When 9 (Elijah Wood) is awakened, he's an intruder in an unknown world - one with a war-torn landscape, decomposing bodies strewn across the ground, and fellow canvas puppets wondering the broken streets. After he meets 2 (Martin Landau), an intelligent and resourceful companion, a skeletal cat with glowing red eyes makes it's presence known. The scuffle leads to 2's kidnap, and he will serve as the ingredient to awaken a much smarter, and much more menacing machine.
9 wishes to save 2, and so he does his best to recruit his newly-found family for the task: 1 (Christopher Plummer), their ignorant and fearful leader, 5 (John C. Reilly), a one-eyed kind-hearted oaf, and 7 (Jennifer Connelly), a masterful swords-woman with a helmet constructed out of a bird's skull. They're up against an arachnid machine with a glowing red eye, an intelligent creation with the ability to create it's own diabolical henchmen.
The director is Shane Acker, a young man who graduated from UCLA and received an Oscar nomination in 2006 for his animated short, "9″, which first introduced these sack people and their robotic foes. As much as it feels like a passion project visually, with it's vast world and the intricate detail found in each of his creations, there's not much meat on it's bones. Rather than saying anything remarkable and fully utilizing the depths of the science fiction genre, Acker settles for one single-minded action sequence after the other. It's safe to say that the film's best moments are the quiet ones, but those are so few and far between that it's not high praise.

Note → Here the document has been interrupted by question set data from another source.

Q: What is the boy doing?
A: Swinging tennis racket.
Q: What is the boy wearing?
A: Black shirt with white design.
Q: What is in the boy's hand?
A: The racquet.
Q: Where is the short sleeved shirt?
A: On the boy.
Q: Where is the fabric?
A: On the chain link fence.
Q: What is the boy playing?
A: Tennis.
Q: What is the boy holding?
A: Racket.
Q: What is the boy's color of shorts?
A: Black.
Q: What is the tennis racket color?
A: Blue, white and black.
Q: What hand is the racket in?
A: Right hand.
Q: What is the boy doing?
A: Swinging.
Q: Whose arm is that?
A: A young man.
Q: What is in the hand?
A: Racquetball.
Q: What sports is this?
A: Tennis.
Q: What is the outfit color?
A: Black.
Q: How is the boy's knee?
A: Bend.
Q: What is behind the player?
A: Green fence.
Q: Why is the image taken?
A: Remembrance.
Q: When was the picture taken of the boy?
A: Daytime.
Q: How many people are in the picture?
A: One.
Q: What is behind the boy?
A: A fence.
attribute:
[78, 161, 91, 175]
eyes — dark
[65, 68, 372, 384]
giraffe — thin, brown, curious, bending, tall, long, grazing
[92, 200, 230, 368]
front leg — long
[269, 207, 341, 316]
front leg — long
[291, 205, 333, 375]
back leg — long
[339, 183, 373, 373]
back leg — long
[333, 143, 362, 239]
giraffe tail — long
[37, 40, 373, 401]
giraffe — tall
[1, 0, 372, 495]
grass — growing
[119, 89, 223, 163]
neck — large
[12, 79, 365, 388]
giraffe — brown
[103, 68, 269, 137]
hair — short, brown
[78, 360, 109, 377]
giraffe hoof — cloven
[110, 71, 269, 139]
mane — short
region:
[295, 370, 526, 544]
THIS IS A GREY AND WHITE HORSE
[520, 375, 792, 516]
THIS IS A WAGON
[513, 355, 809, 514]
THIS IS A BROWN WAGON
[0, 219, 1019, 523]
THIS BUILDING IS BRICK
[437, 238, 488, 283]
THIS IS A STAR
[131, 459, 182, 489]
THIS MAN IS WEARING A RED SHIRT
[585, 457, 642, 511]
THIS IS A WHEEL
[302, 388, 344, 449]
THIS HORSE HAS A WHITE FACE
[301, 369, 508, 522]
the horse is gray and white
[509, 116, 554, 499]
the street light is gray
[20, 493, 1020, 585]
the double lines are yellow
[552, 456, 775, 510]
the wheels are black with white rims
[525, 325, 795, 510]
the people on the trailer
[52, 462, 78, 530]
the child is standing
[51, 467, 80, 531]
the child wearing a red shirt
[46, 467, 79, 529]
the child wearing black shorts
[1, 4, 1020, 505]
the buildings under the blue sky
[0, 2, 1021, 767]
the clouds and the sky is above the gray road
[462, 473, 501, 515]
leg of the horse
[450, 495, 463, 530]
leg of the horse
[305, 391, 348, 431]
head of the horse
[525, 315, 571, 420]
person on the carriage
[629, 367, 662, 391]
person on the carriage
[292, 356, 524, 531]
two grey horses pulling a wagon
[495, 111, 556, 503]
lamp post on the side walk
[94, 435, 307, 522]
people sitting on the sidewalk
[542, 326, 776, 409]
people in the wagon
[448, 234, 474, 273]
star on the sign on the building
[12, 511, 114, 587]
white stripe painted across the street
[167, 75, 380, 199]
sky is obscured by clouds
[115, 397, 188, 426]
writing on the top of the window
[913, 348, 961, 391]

The plot is simply serviceable, but there are many questions left unanswered. Why did this scientist create nine figures in his image, so frail and small, to go up against a machine with the sole intention of killing them? And why was this machine programmed to harvest souls in the first place? Such questions would be forgivable if the film had heart to go along with the action, but there's not much else to think about when you're staring at a never-ending blur of battle sequences.
"9″ should be praised for it's creativity - the animation is stunning, the art design is original, and the world is unpredictable. But no matter how pretty the film looks, it doesn't quite live up to the standards that better animated films have set with more engaging plots and memorable characters.